• [Short exercise] Copy the data below word for word, from its first line up to and including the line with "UK: 22 -> 19".

===== Data for the task =====

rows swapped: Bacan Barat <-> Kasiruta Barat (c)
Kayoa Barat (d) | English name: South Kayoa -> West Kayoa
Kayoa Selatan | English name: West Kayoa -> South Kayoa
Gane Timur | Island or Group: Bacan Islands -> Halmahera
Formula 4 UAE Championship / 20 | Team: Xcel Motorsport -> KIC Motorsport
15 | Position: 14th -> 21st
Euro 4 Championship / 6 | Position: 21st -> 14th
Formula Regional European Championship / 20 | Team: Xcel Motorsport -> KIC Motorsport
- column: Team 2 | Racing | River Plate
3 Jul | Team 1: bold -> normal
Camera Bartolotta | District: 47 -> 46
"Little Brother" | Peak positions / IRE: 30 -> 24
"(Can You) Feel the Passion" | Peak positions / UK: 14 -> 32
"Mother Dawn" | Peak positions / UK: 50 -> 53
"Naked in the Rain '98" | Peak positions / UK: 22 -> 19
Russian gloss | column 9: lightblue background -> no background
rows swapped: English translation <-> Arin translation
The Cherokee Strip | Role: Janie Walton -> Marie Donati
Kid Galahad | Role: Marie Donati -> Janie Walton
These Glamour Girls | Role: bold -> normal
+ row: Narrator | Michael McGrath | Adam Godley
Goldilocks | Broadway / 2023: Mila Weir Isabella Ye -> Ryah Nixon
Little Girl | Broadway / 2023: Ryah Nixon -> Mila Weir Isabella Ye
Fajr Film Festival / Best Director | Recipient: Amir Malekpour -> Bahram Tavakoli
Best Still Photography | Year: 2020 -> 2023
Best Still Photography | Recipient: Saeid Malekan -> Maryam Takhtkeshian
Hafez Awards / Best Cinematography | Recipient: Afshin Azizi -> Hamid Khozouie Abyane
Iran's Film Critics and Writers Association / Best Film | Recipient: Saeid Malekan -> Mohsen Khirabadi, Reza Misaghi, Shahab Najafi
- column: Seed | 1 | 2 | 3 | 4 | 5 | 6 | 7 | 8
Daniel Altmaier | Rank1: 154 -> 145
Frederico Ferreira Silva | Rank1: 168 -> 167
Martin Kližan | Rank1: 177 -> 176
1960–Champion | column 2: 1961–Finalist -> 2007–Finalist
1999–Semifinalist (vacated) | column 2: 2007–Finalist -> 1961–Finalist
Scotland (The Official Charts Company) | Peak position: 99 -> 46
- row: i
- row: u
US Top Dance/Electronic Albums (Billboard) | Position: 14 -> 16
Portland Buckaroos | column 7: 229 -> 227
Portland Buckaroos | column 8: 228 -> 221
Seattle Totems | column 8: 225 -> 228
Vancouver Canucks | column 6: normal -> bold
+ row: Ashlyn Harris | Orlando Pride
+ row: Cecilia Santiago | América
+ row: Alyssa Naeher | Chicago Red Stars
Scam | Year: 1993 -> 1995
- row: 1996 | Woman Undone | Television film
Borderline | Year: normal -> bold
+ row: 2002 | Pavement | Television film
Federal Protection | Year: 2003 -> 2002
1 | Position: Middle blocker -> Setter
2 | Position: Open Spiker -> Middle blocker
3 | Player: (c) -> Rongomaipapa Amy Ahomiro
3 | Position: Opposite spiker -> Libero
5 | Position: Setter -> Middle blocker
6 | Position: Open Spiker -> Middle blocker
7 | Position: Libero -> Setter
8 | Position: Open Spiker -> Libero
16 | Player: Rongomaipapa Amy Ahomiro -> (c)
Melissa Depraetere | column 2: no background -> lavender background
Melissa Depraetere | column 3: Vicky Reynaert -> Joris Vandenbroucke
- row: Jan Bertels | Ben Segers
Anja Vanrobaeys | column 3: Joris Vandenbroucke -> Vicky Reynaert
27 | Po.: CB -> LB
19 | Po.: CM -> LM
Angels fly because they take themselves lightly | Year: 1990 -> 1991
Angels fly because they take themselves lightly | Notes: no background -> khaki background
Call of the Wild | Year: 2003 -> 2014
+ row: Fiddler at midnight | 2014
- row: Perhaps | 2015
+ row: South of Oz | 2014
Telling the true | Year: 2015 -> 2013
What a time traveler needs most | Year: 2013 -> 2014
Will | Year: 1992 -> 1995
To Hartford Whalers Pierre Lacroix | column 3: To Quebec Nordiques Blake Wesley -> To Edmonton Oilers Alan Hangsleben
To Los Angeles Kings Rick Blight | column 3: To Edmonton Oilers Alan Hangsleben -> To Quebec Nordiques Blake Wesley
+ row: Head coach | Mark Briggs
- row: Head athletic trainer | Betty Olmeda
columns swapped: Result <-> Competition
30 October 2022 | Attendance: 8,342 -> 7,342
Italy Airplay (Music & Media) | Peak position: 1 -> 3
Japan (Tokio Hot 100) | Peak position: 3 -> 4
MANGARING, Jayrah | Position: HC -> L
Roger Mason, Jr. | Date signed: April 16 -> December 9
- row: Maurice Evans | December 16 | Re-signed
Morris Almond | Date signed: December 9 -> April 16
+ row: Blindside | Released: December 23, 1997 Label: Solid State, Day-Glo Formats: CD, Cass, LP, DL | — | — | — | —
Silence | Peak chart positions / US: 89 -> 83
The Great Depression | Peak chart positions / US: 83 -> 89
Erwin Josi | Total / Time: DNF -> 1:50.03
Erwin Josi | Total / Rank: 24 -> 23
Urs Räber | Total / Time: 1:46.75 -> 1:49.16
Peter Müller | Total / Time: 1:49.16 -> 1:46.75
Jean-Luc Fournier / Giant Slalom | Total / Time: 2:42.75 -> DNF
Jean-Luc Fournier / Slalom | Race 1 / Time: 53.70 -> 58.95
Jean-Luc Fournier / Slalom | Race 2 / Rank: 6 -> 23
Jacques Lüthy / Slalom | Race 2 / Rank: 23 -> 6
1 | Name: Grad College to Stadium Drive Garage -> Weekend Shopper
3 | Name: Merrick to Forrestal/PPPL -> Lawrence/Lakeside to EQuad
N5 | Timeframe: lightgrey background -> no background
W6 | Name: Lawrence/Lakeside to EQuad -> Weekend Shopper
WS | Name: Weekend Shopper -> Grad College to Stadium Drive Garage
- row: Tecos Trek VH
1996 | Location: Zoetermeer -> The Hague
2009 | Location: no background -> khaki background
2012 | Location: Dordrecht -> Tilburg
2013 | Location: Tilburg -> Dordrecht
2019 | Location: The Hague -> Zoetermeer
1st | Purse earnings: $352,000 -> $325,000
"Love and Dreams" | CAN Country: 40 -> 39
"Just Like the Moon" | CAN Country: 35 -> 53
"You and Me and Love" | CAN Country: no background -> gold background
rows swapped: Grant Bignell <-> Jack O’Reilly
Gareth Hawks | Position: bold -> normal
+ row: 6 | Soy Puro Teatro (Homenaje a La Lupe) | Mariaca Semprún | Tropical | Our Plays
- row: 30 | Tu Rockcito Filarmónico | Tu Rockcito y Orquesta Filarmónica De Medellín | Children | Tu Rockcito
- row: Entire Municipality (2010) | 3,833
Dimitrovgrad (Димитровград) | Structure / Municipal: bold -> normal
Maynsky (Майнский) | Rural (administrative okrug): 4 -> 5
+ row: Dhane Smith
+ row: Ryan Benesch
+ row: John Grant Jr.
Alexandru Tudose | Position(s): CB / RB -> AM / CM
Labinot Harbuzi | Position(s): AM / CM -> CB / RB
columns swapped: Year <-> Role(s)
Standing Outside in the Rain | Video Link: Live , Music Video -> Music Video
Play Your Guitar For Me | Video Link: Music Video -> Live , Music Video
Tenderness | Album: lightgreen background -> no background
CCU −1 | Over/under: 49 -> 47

=====

• [Answer to this exercise]
rows swapped: Bacan Barat <-> Kasiruta Barat (c)
Kayoa Barat (d) | English name: South Kayoa -> West Kayoa
Kayoa Selatan | English name: West Kayoa -> South Kayoa
Gane Timur | Island or Group: Bacan Islands -> Halmahera
Formula 4 UAE Championship / 20 | Team: Xcel Motorsport -> KIC Motorsport
15 | Position: 14th -> 21st
Euro 4 Championship / 6 | Position: 21st -> 14th
Formula Regional European Championship / 20 | Team: Xcel Motorsport -> KIC Motorsport
- column: Team 2 | Racing | River Plate
3 Jul | Team 1: bold -> normal
Camera Bartolotta | District: 47 -> 46
"Little Brother" | Peak positions / IRE: 30 -> 24
"(Can You) Feel the Passion" | Peak positions / UK: 14 -> 32
"Mother Dawn" | Peak positions / UK: 50 -> 53
"Naked in the Rain '98" | Peak positions / UK: 22 -> 19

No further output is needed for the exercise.